Friday, January 21, 2011

Is murder justified by circumstances?

The Lord called me from birth,
from my mother's womb he gave me my name....
For now the Lord has spoken
who formed me as his servant from the womb,
That Jacob may be brought back to him
and Israel gathered to him (Is. 49: 1 & 5).

Yesterday's news reported the case of an abortionist doctor who for years has been delivering live babies (one was six pounds, and the "doctor" joked that this baby could walk him to the bus stop) and then sticking scissors into the spinal cord at the neck to kill the child.
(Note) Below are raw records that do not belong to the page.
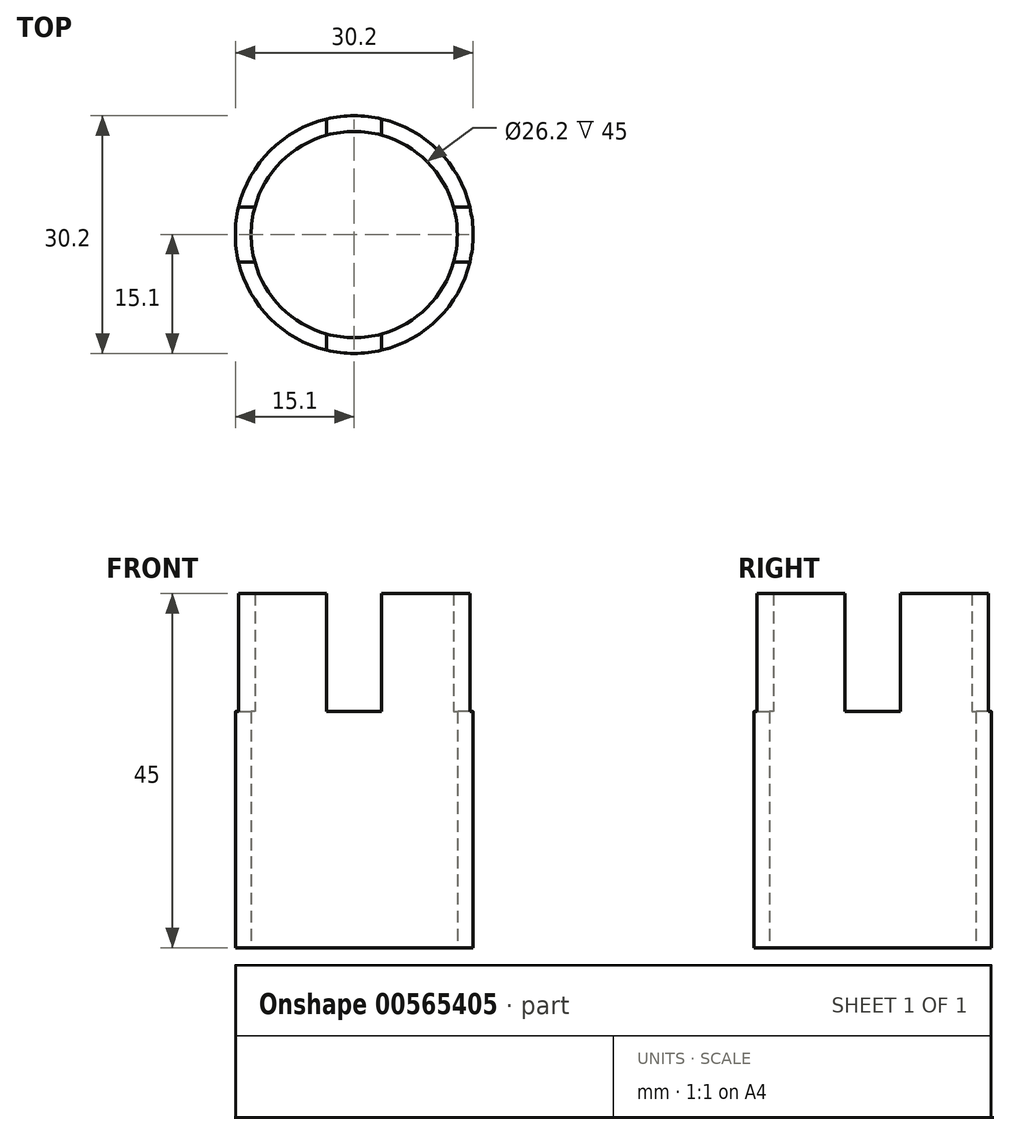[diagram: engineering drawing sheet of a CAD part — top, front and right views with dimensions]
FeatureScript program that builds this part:
annotation { "Feature Type Name" : "Feature", "Feature Type Description" : "" }
export const myFeature = defineFeature(function(context is Context, id is Id, definition is map)
    precondition{}
    {
        {
            var Q0;
            Q0=qCreatedBy(makeId("Top.planeOp"),FACE);
            var sketch = newSketch(context, id + "F0", { "sketchPlane" : qUnion([Q0])});
            skCircle(sketch, "E0", {"center": v(0, 0) * mm, "radius": 15.1 * mm});
            skCircle(sketch, "E1", {"center": v(0, 0) * mm, "radius": 13.1 * mm});
            skSolve(sketch);
        }
        {
            var Q0;
            Q0 = qSketchRegion(id + "F0", true);
            extrude(context, id + "F1", {"entities" : qUnion([Q0]), "depth" : 45 * mm, "offsetDistance" : 25 * mm});
        }
        {
            var Q0;
            Q0=qCreatedBy(makeId("Front.planeOp"),FACE);
            var sketch = newSketch(context, id + "F2", { "sketchPlane" : qUnion([Q0])});
            skLineSegment(sketch, "E2.bottom", {"start": v(-3.5, 45) * mm, "end": v(3.5, 45) * mm});
            skLineSegment(sketch, "E2.top", {"start": v(-3.5, 30) * mm, "end": v(3.5, 30) * mm});
            skLineSegment(sketch, "E2.left", {"start": v(-3.5, 45) * mm, "end": v(-3.5, 30) * mm});
            skLineSegment(sketch, "E2.right", {"start": v(3.5, 45) * mm, "end": v(3.5, 30) * mm});
            skPoint(sketch, "E3", {"position": v(0, 45) * mm});
            skSolve(sketch);
        }
        {
            var Q0;
            Q0 = qSketchRegion(id + "F2", true);
            extrude(context, id + "F3", {"entities" : qUnion([Q0]), "operationType" : NewBodyOperationType.REMOVE, "oppositeDirection" : true, "depth" : 25 * mm, "offsetDistance" : 25 * mm});
        }
        {
            var Q0;
            Q0 = qSketchRegion(id + "F2", true);
            extrude(context, id + "F4", {"entities" : qUnion([Q0]), "operationType" : NewBodyOperationType.REMOVE, "depth" : 25 * mm, "offsetDistance" : 25 * mm});
        }
        {
            var Q0;
            Q0=qCreatedBy(makeId("Right.planeOp"),FACE);
            var sketch = newSketch(context, id + "F5", { "sketchPlane" : qUnion([Q0])});
            skLineSegment(sketch, "E4.bottom", {"start": v(3.5, 45) * mm, "end": v(-3.5, 45) * mm});
            skLineSegment(sketch, "E4.top", {"start": v(3.5, 30) * mm, "end": v(-3.5, 30) * mm});
            skLineSegment(sketch, "E4.left", {"start": v(3.5, 45) * mm, "end": v(3.5, 30) * mm});
            skLineSegment(sketch, "E4.right", {"start": v(-3.5, 45) * mm, "end": v(-3.5, 30) * mm});
            skPoint(sketch, "E5", {"position": v(0, 45) * mm});
            skSolve(sketch);
        }
        {
            var Q0;
            Q0 = qSketchRegion(id + "F5", true);
            extrude(context, id + "F6", {"entities" : qUnion([Q0]), "operationType" : NewBodyOperationType.REMOVE, "oppositeDirection" : true, "depth" : 25 * mm, "offsetDistance" : 25 * mm});
        }
        {
            var Q0;
            Q0 = qSketchRegion(id + "F5", true);
            extrude(context, id + "F7", {"entities" : qUnion([Q0]), "operationType" : NewBodyOperationType.REMOVE, "depth" : 25 * mm, "offsetDistance" : 25 * mm});
        }
    });
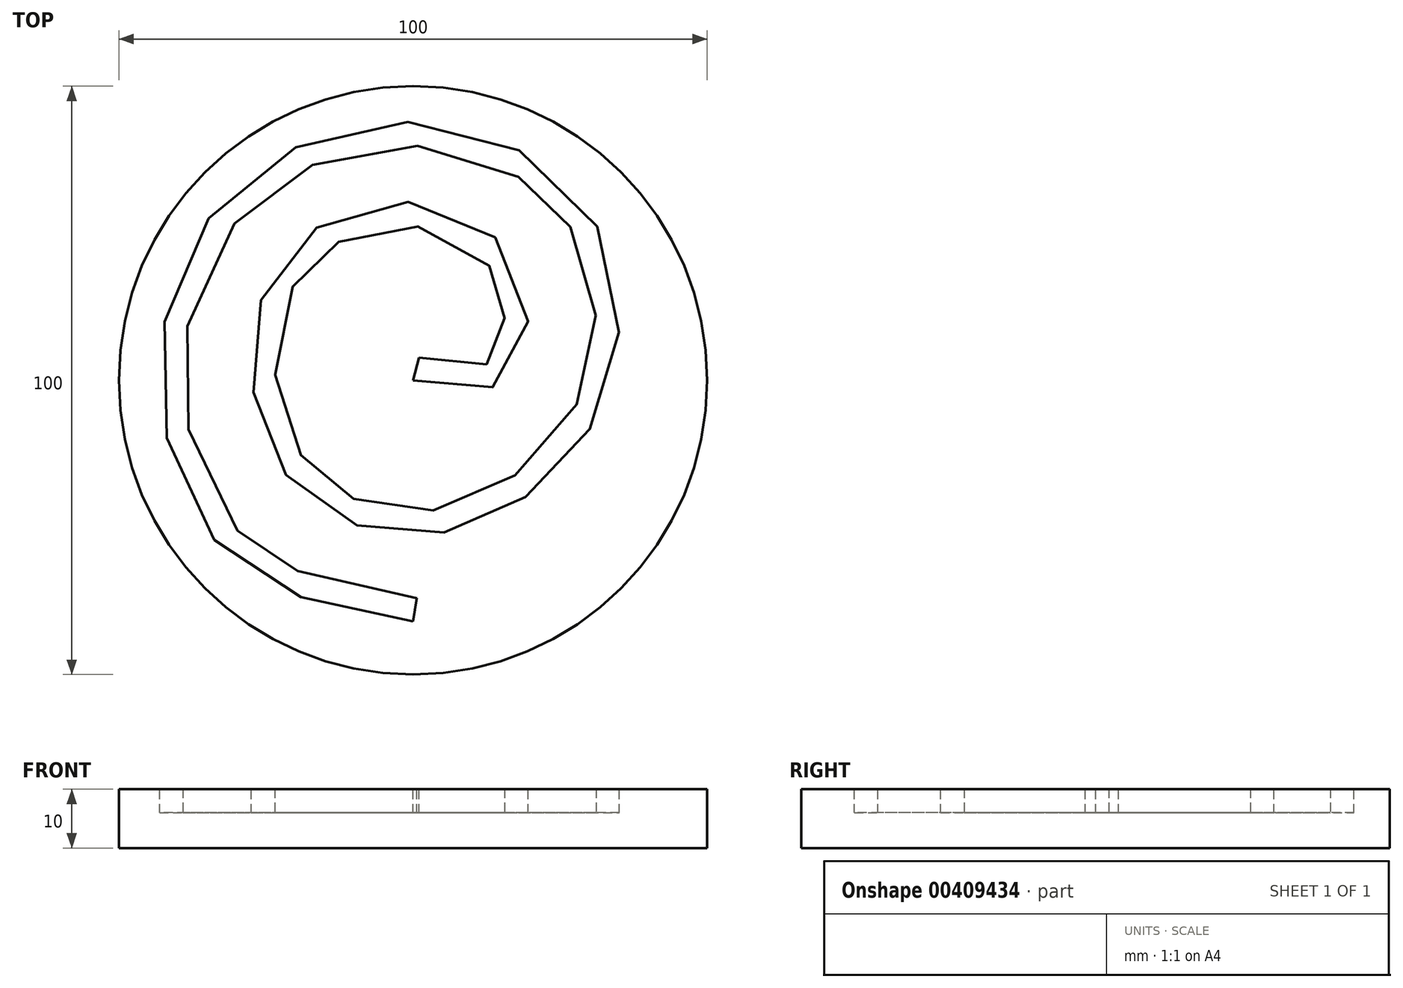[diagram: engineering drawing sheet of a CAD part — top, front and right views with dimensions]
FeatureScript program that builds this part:
annotation { "Feature Type Name" : "Feature", "Feature Type Description" : "" }
export const myFeature = defineFeature(function(context is Context, id is Id, definition is map)
    precondition{}
    {
        {
            var Q0;
            Q0=qCreatedBy(makeId("Top.planeOp"),FACE);
            var sketch = newSketch(context, id + "F0", { "sketchPlane" : qUnion([Q0])});
            skCircle(sketch, "E0", {"center": v(0, 0) * mm, "radius": 50 * mm});
            skSolve(sketch);
        }
        {
            var Q0;
            Q0 = qSketchRegion(id + "F0", true);
            extrude(context, id + "F1", {"entities" : qUnion([Q0]), "depth" : 10 * mm, "offsetDistance" : 25 * mm});
        }
        {
            var Q0;
            Q0=makeQuery(id+"F1.opExtrude","CAP_FACE",FACE,{"disambiguationData":[OSD([sQuery(id+"F0.wireOp",EDGE,"E0")])],"isStart":false});
            var sketch = newSketch(context, id + "F2", { "sketchPlane" : qUnion([Q0])});
            skLineSegment(sketch, "E1", {"start": v(0, 0) * mm, "end": v(42.94, 42.94) * mm, "construction": true});
            skLineSegment(sketch, "E2", {"start": v(0, 0) * mm, "end": v(61.83, -61.83) * mm, "construction": true});
            skLineSegment(sketch, "E3", {"start": v(0, 0) * mm, "end": v(-49.98, -49.98) * mm, "construction": true});
            skLineSegment(sketch, "E4", {"start": v(0, 0) * mm, "end": v(-42.94, 42.94) * mm, "construction": true});
            skFitSpline(sketch, "E5", {"points": [v(0, 0) * mm, v(15.6, 0) * mm, v(18.21, 18.21) * mm, v(0, 30.25) * mm, v(-21.47, 21.47) * mm, v(-27.35, 0) * mm, v(-18.98, -18.98) * mm, v(0, -26.32) * mm, v(19.52, -19.52) * mm, v(33.68, 0) * mm, v(29.35, 29.35) * mm, v(0, 43.87) * mm, v(-31.42, 31.42) * mm, v(-43.07, 0) * mm, v(-30.5, -30.5) * mm, v(0, -40.99) * mm], "startDerivative": vector(353.86, -89.71) * mm, "endDerivative": vector(466.28, -76.18) * mm});
            skFitSpline(sketch, "E6.0", {"points": [v(0.98, 3.88) * mm, v(1.9, 3.64) * mm, v(3.7, 3.2) * mm, v(5.76, 2.73) * mm, v(7.28, 2.47) * mm, v(8.34, 2.32) * mm, v(9.32, 2.25) * mm, v(10.19, 2.23) * mm, v(10.95, 2.28) * mm, v(11.59, 2.39) * mm, v(12.02, 2.51) * mm, v(12.32, 2.63) * mm, v(12.52, 2.72) * mm, v(12.7, 2.83) * mm, v(12.85, 2.93) * mm, v(12.95, 3) * mm, v(13, 3.05) * mm, v(13.07, 3.1) * mm, v(13.14, 3.15) * mm, v(13.25, 3.27) * mm, v(13.4, 3.43) * mm, v(13.6, 3.66) * mm, v(13.8, 3.92) * mm, v(14.05, 4.32) * mm, v(14.37, 4.91) * mm, v(14.72, 5.74) * mm, v(15.02, 6.67) * mm, v(15.27, 7.69) * mm, v(15.45, 8.77) * mm, v(15.56, 9.9) * mm, v(15.59, 11.06) * mm, v(15.54, 12.23) * mm, v(15.41, 13.4) * mm, v(15.24, 14.34) * mm, v(15.06, 15.07) * mm, v(14.9, 15.61) * mm, v(14.76, 16.05) * mm, v(14.64, 16.39) * mm, v(14.54, 16.64) * mm, v(14.44, 16.88) * mm, v(14.3, 17.21) * mm, v(14.1, 17.61) * mm, v(13.85, 18.08) * mm, v(13.48, 18.7) * mm, v(12.98, 19.45) * mm, v(12.3, 20.3) * mm, v(11.54, 21.11) * mm, v(10.43, 22.13) * mm, v(8.87, 23.29) * mm, v(6.78, 24.45) * mm, v(4.9, 25.2) * mm, v(3.32, 25.67) * mm, v(2.12, 25.95) * mm, v(1.1, 26.12) * mm, v(0.28, 26.22) * mm, v(-0.33, 26.27) * mm, v(-0.94, 26.3) * mm, v(-1.77, 26.33) * mm, v(-2.8, 26.31) * mm, v(-4.06, 26.22) * mm, v(-5.72, 26) * mm, v(-7.78, 25.54) * mm, v(-10.18, 24.73) * mm, v(-12.46, 23.67) * mm, v(-14.22, 22.6) * mm, v(-15.54, 21.64) * mm, v(-16.46, 20.88) * mm, v(-17.19, 20.2) * mm, v(-17.74, 19.65) * mm, v(-18.06, 19.3) * mm, v(-18.32, 19) * mm, v(-18.57, 18.7) * mm, v(-18.87, 18.33) * mm, v(-19.22, 17.87) * mm, v(-19.66, 17.24) * mm, v(-20.18, 16.43) * mm, v(-20.75, 15.4) * mm, v(-21.27, 14.34) * mm, v(-21.88, 12.87) * mm, v(-22.52, 10.95) * mm, v(-23.06, 8.52) * mm, v(-23.4, 6.02) * mm, v(-23.5, 3.9) * mm, v(-23.48, 2.19) * mm, v(-23.42, 0.91) * mm, v(-23.3, -0.36) * mm, v(-23.15, -1.6) * mm, v(-22.94, -2.85) * mm, v(-22.61, -4.47) * mm, v(-22.08, -6.43) * mm, v(-21.25, -8.68) * mm, v(-20.42, -10.43) * mm, v(-19.67, -11.76) * mm, v(-19.06, -12.72) * mm, v(-18.4, -13.64) * mm, v(-17.71, -14.5) * mm, v(-17.1, -15.2) * mm, v(-16.59, -15.72) * mm, v(-16.2, -16.1) * mm, v(-15.79, -16.48) * mm, v(-15.23, -16.97) * mm, v(-14.5, -17.55) * mm, v(-13.58, -18.2) * mm, v(-12.3, -19.03) * mm, v(-10.59, -19.94) * mm, v(-8.42, -20.84) * mm, v(-6.16, -21.54) * mm, v(-4.23, -21.95) * mm, v(-2.68, -22.17) * mm, v(-1.52, -22.27) * mm, v(-0.55, -22.32) * mm, v(0.22, -22.32) * mm, v(0.98, -22.3) * mm, v(1.94, -22.26) * mm, v(3.46, -22.1) * mm, v(5.36, -21.79) * mm, v(7.62, -21.2) * mm, v(9.85, -20.4) * mm, v(12.06, -19.41) * mm, v(13.86, -18.44) * mm, v(15.28, -17.57) * mm, v(16.16, -17) * mm, v(16.86, -16.51) * mm, v(17.55, -16.02) * mm, v(18.4, -15.37) * mm, v(19.4, -14.56) * mm, v(20.69, -13.44) * mm, v(22.24, -11.94) * mm, v(23.97, -10) * mm, v(25.54, -7.94) * mm, v(26.96, -5.74) * mm, v(27.98, -3.8) * mm, v(28.7, -2.16) * mm, v(29.2, -0.9) * mm, v(29.63, 0.38) * mm, v(30, 1.7) * mm, v(30.33, 3.07) * mm, v(30.69, 4.94) * mm, v(30.98, 7.35) * mm, v(31.09, 10.3) * mm, v(30.94, 13.29) * mm, v(30.52, 16.25) * mm, v(29.96, 18.65) * mm, v(29.37, 20.52) * mm, v(28.86, 21.9) * mm, v(28.28, 23.23) * mm, v(27.64, 24.52) * mm, v(27.05, 25.55) * mm, v(26.54, 26.36) * mm, v(26.21, 26.85) * mm, v(25.94, 27.23) * mm, v(25.66, 27.62) * mm, v(25.3, 28.1) * mm, v(24.85, 28.65) * mm, v(24.22, 29.37) * mm, v(23.4, 30.26) * mm, v(22.33, 31.27) * mm, v(21.2, 32.24) * mm, v(19.61, 33.46) * mm, v(17.48, 34.87) * mm, v(14.73, 36.34) * mm, v(11.8, 37.57) * mm, v(8.75, 38.56) * mm, v(6.13, 39.17) * mm, v(4, 39.52) * mm, v(2.4, 39.72) * mm, v(0.8, 39.85) * mm, v(-0.81, 39.9) * mm, v(-2.42, 39.9) * mm, v(-4.56, 39.79) * mm, v(-7.23, 39.48) * mm, v(-10.38, 38.86) * mm, v(-13.47, 37.98) * mm, v(-16.47, 36.85) * mm, v(-19.35, 35.5) * mm, v(-22.1, 33.92) * mm, v(-24.24, 32.43) * mm, v(-25.87, 31.14) * mm, v(-27.03, 30.12) * mm, v(-28.15, 29.06) * mm, v(-29.21, 27.95) * mm, v(-30.22, 26.8) * mm, v(-31.5, 25.2) * mm, v(-32.97, 23.08) * mm, v(-34.52, 20.39) * mm, v(-35.86, 17.55) * mm, v(-36.97, 14.6) * mm, v(-37.85, 11.53) * mm, v(-38.5, 8.38) * mm, v(-38.93, 5.16) * mm, v(-39.08, 2.44) * mm, v(-39.08, 0.24) * mm, v(-39.02, -1.4) * mm, v(-38.9, -3.06) * mm, v(-38.66, -5.25) * mm, v(-38.2, -7.98) * mm, v(-37.44, -11.19) * mm, v(-36.45, -14.29) * mm, v(-35.25, -17.25) * mm, v(-33.84, -20.02) * mm, v(-32.25, -22.58) * mm, v(-30.77, -24.51) * mm, v(-29.67, -25.74) * mm, v(-29.03, -26.4) * mm, v(-28.53, -26.9) * mm, v(-28.11, -27.28) * mm, v(-27.77, -27.58) * mm, v(-27.26, -28.02) * mm, v(-26.46, -28.65) * mm, v(-25.34, -29.43) * mm, v(-24.18, -30.16) * mm, v(-22.96, -30.84) * mm, v(-21.27, -31.68) * mm, v(-19.03, -32.63) * mm, v(-16.14, -33.6) * mm, v(-13.07, -34.45) * mm, v(-9.84, -35.19) * mm, v(-5.34, -36.06) * mm, v(-1.78, -36.64) * mm, v(0.65, -37.04) * mm]});
            skLineSegment(sketch, "E7", {"start": v(0, 0) * mm, "end": v(0.98, 3.88) * mm});
            skLineSegment(sketch, "E8", {"start": v(0, -40.99) * mm, "end": v(0.65, -37.04) * mm});
            skSolve(sketch);
        }
        {
            var Q0;
            Q0 = qSketchRegion(id + "F2", true);
            extrude(context, id + "F3", {"entities" : qUnion([Q0]), "operationType" : NewBodyOperationType.REMOVE, "oppositeDirection" : true, "depth" : 4 * mm, "offsetDistance" : 25 * mm});
        }
    });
The world is outraged----but what has the doctor done "wrong"?   We are all okay with the same act performed on the child in the womb.  Is it that if we can see the baby, it is wrong to kill it, but if we cannot see it, it's okay to do the same thing?

According to that line of logic, we should excuse murder in general if the victim is behind a veil or screen; as long as the murderer doesn't see the victim, there is no crime.  The Nazi murderers didn't actually see their victims die in the gas chambers, nor hear their silent screams, so no harm was done, right?

We might all say that babies will be born into horrible circumstances, so we are justified in preventing their birth.  But I cannot see how that justifies taking the life of an innocent child.  I don't blame desperate mothers; I blame our mind-set of disposal-for-convenience as a society.  Surely as a nation, we can figure out better ways to care for unwanted infants, just as now some states are coming up with better alternatives to incarceration and prisons for non-violent offenders. 

In Old-Testament Israel, the nation as a whole suffered terribly for the crimes against their babies.  (They used to sacrifice the infants to Molech, by tossing the babies onto the super-heated lap of the brazen idol.)  According to the prophets, God was enraged with their blindness and stupidity and removed His protective covering from the land, allowing their enemies to over-run and destroy the nation.

I wonder if we will fare any better as a nation.  In the meantime, I fail to see how we can logically prosecute the "doctor" who took our national mind-set to its logical conclusion.  God told Cain that his brother's blood was crying to Him from the ground, and because of that pollution, the ground was forever cursed.  Will our soil ever recover from the spilled blood of our 6 million babies?  What if one of those babies had a mission from God to save us as a nation?

1 comment:

  1. I've known several women who have had abortions because they wanted to protect their unborn children from their own addictions and other forms of abuse to which they would, or had already, exposed their babies.

    Their question may be the choice of sinning once by giving the unborn baby back to God before they lead their own child to sin, or to sin repeatedly by bringing a child into their own terribly broken life and network. When I was in a relationship with a drug addict and thought that I was pregnant, I seriously contemplated suicide to solve my dilemma.